## Your instructions
Could you give the number of lines in the entries below that contain the word "проводившиеся"? Only the number is wanted.
Content starts
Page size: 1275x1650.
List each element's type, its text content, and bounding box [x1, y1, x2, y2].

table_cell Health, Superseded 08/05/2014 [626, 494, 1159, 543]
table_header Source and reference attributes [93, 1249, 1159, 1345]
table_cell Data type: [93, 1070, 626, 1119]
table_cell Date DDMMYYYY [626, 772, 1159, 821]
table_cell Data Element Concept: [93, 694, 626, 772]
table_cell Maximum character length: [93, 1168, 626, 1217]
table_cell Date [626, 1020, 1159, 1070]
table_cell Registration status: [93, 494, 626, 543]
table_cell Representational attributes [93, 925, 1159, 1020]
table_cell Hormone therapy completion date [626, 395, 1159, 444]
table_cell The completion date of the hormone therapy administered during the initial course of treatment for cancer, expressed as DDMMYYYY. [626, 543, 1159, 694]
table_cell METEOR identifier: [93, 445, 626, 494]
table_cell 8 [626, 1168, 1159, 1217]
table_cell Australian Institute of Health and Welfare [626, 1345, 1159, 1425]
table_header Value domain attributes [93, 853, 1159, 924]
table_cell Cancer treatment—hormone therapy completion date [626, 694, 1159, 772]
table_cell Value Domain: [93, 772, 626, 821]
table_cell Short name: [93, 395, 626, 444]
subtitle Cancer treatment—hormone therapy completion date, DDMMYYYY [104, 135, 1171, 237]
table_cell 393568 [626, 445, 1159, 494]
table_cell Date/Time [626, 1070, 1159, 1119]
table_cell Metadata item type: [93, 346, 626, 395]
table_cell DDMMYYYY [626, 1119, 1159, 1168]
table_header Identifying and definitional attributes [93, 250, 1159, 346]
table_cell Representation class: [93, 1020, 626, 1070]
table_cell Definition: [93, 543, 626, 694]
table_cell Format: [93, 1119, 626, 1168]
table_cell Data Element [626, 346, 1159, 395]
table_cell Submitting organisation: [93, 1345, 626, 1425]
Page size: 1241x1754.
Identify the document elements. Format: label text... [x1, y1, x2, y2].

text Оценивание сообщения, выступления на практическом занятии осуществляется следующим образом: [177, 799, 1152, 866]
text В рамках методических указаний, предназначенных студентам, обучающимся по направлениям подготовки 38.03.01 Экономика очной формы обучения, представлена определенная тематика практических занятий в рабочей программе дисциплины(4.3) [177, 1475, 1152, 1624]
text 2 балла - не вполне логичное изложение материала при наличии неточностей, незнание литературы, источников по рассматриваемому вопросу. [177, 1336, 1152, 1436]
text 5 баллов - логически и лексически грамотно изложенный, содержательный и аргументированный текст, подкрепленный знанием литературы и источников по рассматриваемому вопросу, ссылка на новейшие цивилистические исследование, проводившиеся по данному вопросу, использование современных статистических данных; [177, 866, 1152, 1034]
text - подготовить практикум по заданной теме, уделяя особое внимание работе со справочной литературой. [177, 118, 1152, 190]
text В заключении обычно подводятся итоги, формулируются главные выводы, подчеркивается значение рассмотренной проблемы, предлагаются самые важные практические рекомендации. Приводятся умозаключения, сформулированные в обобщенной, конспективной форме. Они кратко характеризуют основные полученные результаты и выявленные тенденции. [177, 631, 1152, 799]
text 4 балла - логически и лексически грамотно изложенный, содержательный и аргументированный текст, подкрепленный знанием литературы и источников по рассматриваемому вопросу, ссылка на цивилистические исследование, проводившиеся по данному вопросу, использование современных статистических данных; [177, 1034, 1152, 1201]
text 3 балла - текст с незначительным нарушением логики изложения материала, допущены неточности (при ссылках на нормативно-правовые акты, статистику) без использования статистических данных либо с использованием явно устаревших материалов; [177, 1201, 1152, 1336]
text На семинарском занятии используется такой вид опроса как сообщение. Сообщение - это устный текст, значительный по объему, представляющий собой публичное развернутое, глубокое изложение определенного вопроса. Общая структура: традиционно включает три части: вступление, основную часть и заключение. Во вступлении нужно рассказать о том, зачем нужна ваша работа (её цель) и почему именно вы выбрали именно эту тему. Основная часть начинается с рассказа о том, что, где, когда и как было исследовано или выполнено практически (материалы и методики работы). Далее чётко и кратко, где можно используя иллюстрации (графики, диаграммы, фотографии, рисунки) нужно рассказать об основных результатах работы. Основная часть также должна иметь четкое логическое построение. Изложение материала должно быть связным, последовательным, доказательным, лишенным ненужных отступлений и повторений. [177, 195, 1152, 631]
Content ends
## Finished exercise
2